The same sample set used in small variant detection which had a minimum coverage of 10 times along the RL10 pulA sequence was used for detecting larger and structural variations, such as insertions, deletions, inversions, translocations, and duplications in read mappings. To this end, the indels and Structural Variants tool in CLC Genomics v.12.0.3 (Health Sciences Library System, Pittsburgh, PA, USA) was used with default parameters (p-value threshold = 0.0001) except for “minimum number of reads = 10”. Structural variants with a minimum frequency of 0.7 were classified as high-frequency large variants.

4.11. Identification of PulA Genes with Transposase Insertions

To create a database of L. crispatus transposase gene sequences, we first downloaded 147 annotated L. crispatus genomes from NCBI (National Center for Biotechnology Information, Bethesda, MD, USA) (assembly level: scaffold, chromosome, and complete). We then created a FASTA file of 19.551 redundant transposase gene sequences by combining the coding sequences which had a ‘transposase’ annotation in the 147 L. crispatus genomes. This database was clustered at 95% sequence identity using CD-HIT using default parameters [48] to obtain a non-redundant transposase database of 508 gene sequences.

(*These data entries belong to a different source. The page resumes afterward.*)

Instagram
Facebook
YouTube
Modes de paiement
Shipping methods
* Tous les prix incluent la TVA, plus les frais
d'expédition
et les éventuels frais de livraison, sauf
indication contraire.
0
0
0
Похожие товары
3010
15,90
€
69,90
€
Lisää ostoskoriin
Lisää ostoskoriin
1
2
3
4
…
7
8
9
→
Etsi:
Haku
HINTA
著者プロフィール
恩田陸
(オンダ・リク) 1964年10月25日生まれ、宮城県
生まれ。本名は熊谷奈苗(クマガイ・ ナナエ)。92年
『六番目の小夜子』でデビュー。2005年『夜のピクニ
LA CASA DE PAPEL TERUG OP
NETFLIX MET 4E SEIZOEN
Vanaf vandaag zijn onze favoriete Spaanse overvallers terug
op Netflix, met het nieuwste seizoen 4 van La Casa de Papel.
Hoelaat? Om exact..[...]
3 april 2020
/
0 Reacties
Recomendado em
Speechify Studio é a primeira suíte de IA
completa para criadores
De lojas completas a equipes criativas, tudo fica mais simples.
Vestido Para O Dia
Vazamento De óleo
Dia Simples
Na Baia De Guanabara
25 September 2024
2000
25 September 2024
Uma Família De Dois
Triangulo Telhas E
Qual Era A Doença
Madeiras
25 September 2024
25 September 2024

To identify pulA⁻ rich samples that had transposase insertions, we mapped the reads which were mapped to the L. crispatus RL10 pulA sequence to the above-mentioned transposase database using bowite2 as described above. The list of samples where more than 20 transposase reads were found was compared to the list of samples with high-frequency structural variants to determine the impact of transposase insertions in causing disruptive structural variations.